» **What you should do**: Write the records out again exactly, leaving no images in.

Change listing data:
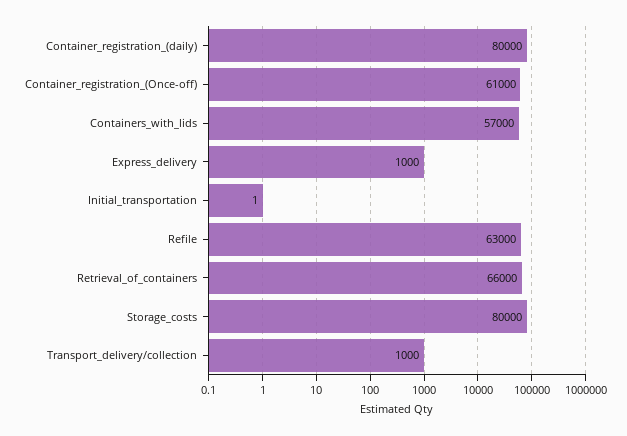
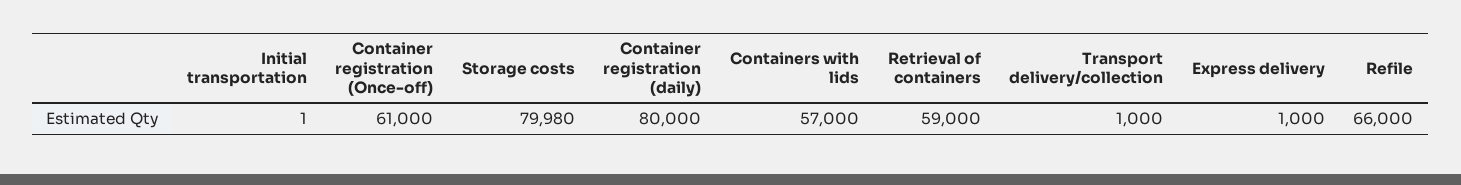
  {
    "Container_registration_(daily)": 80000,
    "Container_registration_(Once-off)": 61000,
    "Containers_with_lids": 57000,
    "Express_delivery": 1000,
    "Initial_transportation": 1,
-   "Refile": 63000,
+   "Refile": 66000,
-   "Retrieval_of_containers": 66000,
+   "Retrieval_of_containers": 59000,
-   "Storage_costs": 80000,
+   "Storage_costs": 79980,
    "Transport_delivery/collection": 1000
  }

» **Expected answer**:
  {
    "Container_registration_(daily)": 80000,
    "Container_registration_(Once-off)": 61000,
    "Containers_with_lids": 57000,
    "Express_delivery": 1000,
    "Initial_transportation": 1,
-   "Refile": 63000,
+   "Refile": 66000,
-   "Retrieval_of_containers": 66000,
+   "Retrieval_of_containers": 59000,
-   "Storage_costs": 80000,
+   "Storage_costs": 79980,
    "Transport_delivery/collection": 1000
  }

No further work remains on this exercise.